Fires and fish kill….never good.
The city of Toronto has just had an environmental event with contaminated water breaching a local waterway that feeds into Lake Ontario.
A large chemical supplier/warehouse catches fire, and in order to contain the 7 alarm inferno from other chemical warehouses a vast amount of water was thrown at the blaze.
The end result was a river of ash and sludge and dirty fire water that took the normal route all water takes in this area, downstream through gutters to storm drains to the Mimico Creek watershed and into Lake Ontario.
And the oils, lubricants and fluids went with the water, all of which are highly toxic to fish and other aquatic flora and fauna.
Just like all of the pesticides we store and use.
The AWSA, or Ag Warehouse Standards Association, which Gardex is a member of, oversees the warehousing of pesticides as an Industry. The Ag Chemical industry, or pesticides to be specific.

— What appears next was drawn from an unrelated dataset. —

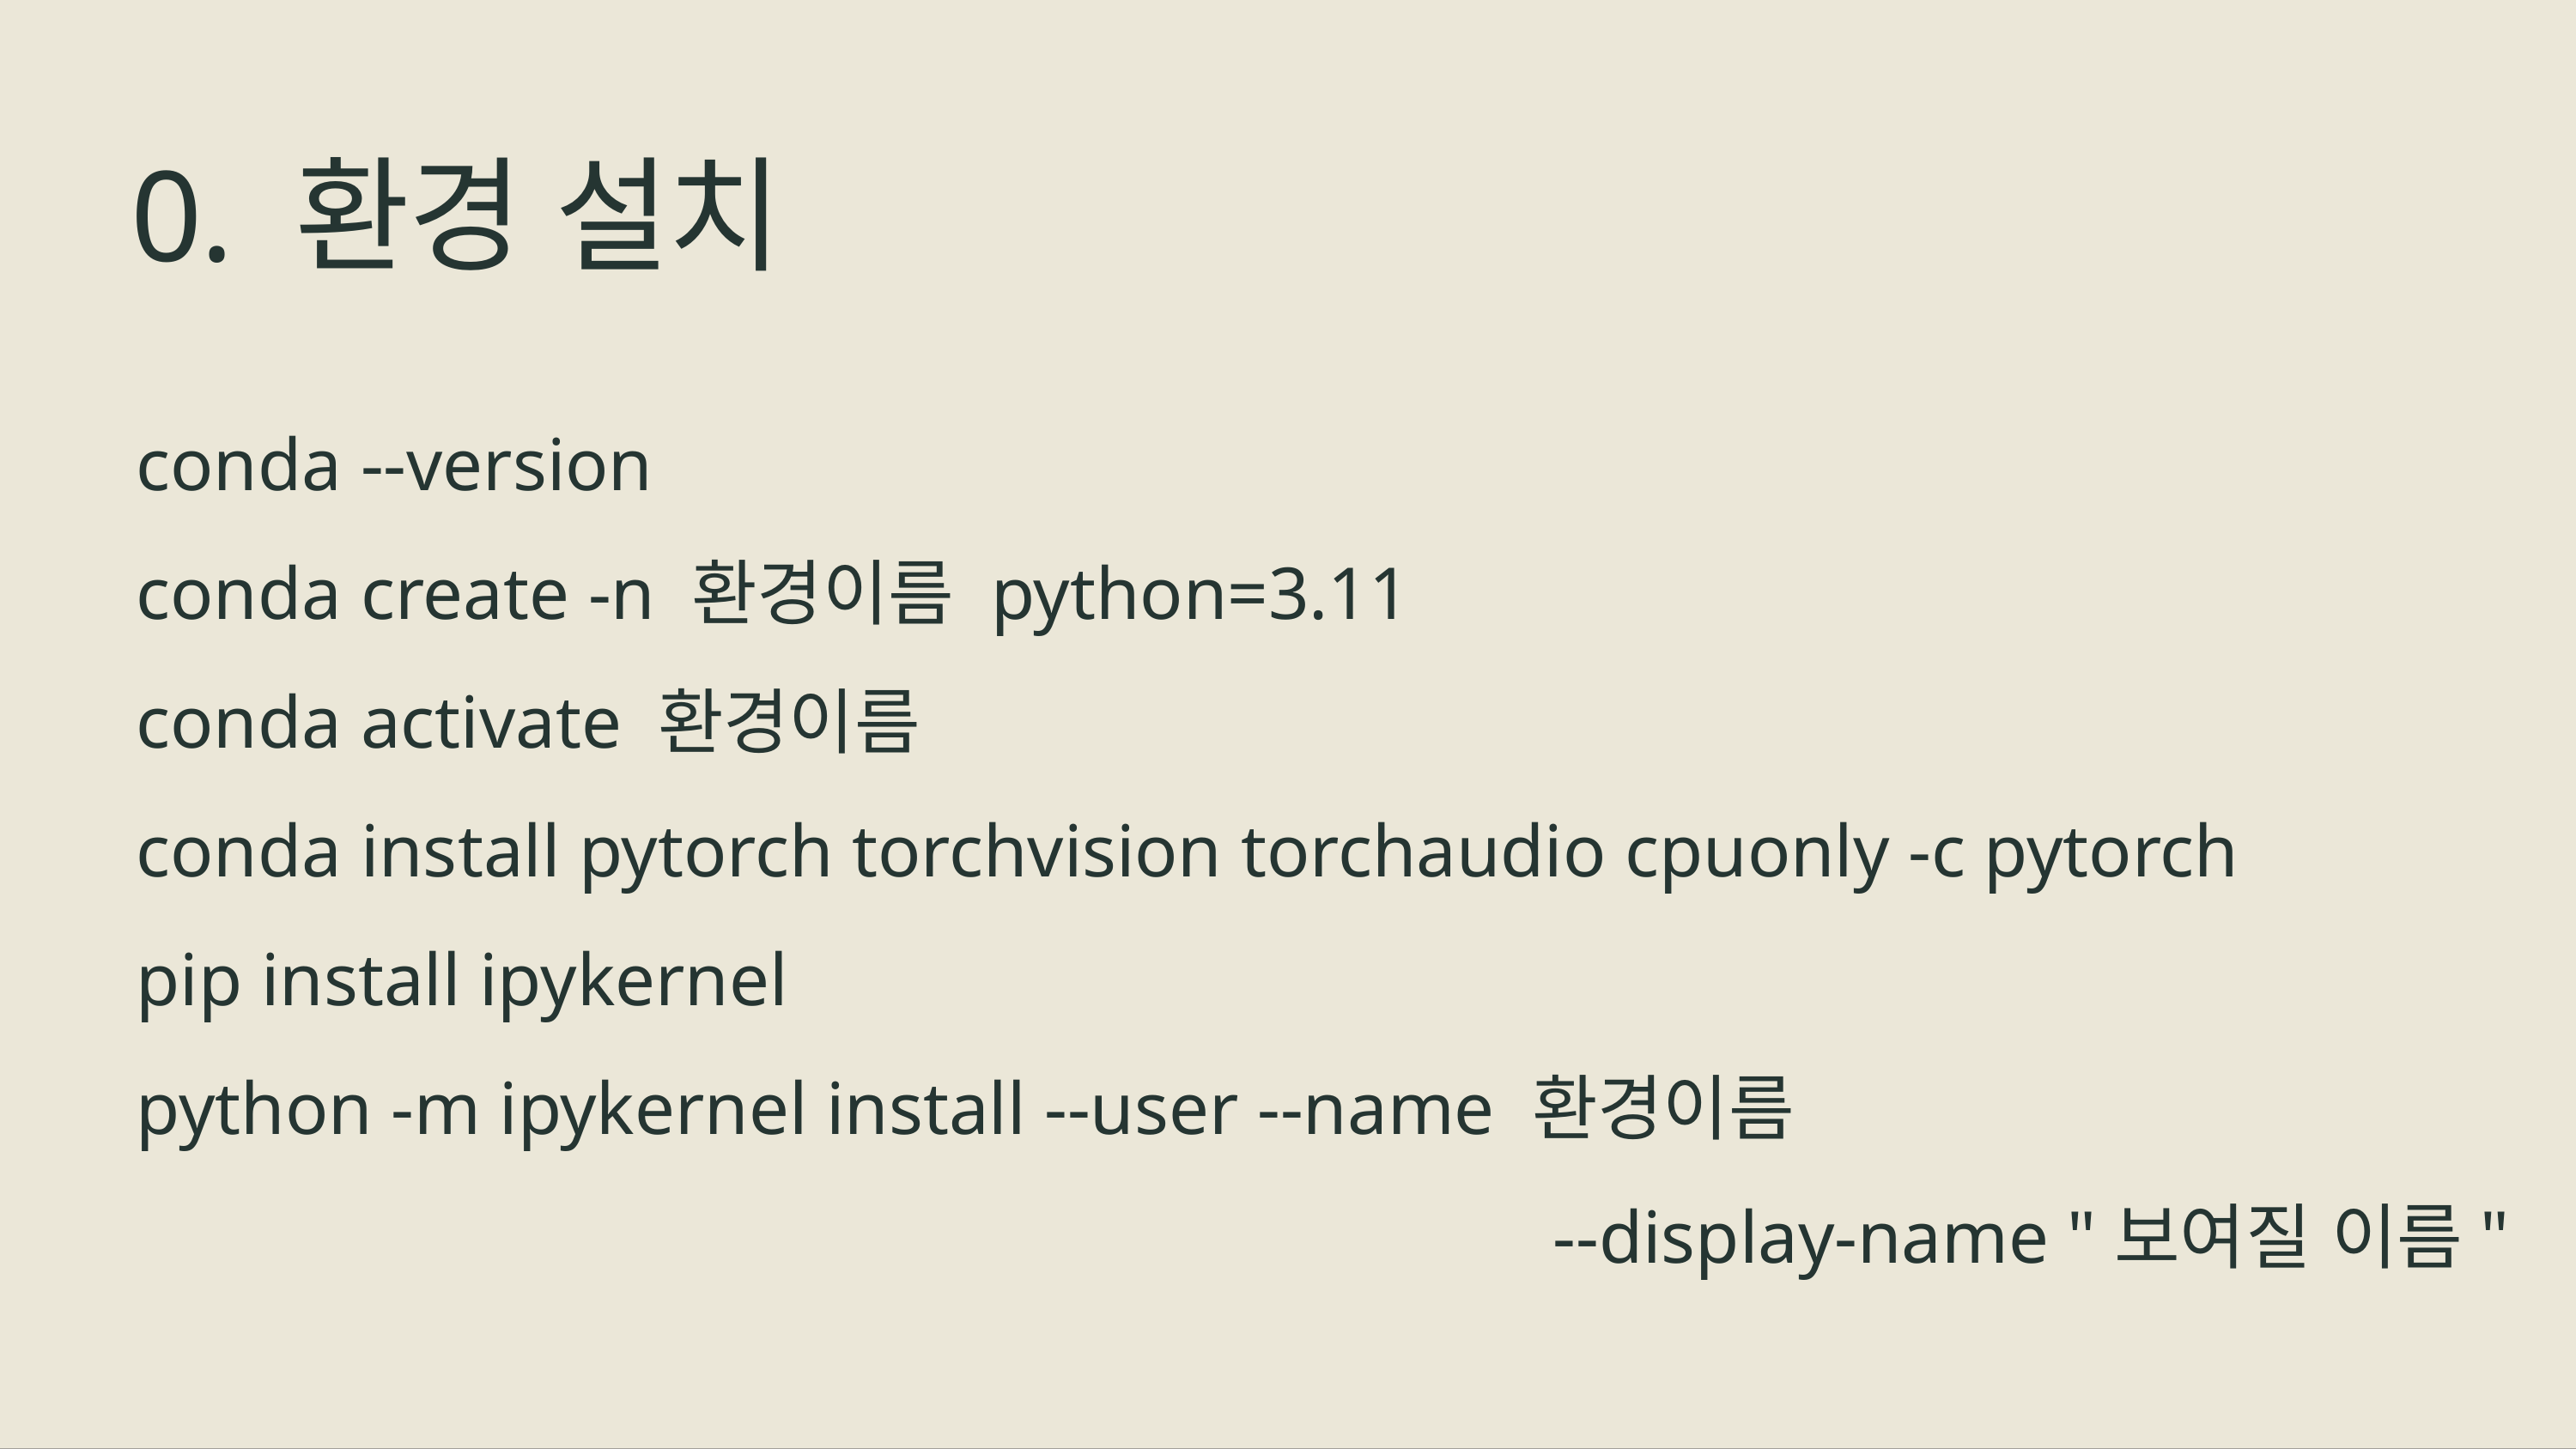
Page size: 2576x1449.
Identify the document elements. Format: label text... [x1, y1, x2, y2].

text_box conda --version conda create -n 환경이름 python=3.11 conda activate 환경이름 conda install pytorch torchvision torchaudio cpuonly -c pytorch pip install ipykernel python -m ipykernel install --user --name 환경이름 --display-name "보여질 이름" [123, 370, 2523, 1284]
title 0. 환경 설치 [129, 134, 1932, 370]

Their recommended policy is “let it burn” if a pesticide or fertilizer facility goes up in flames. Let the chemical go into the atmosphere instead of the water system.
Makes sense, unless you’re in a populated area, where if you didn’t contain the fire it would jump from one chemical warehouse to the next, then the fire is so far gone ”let it burn” turns to ”run like hell”
So honestly there is no clear answer besides minimizing the risk that started the fire. Someone making judgement calls.
And if it goes up, wont it come back down? Somewhere? Oh, maybe thats better.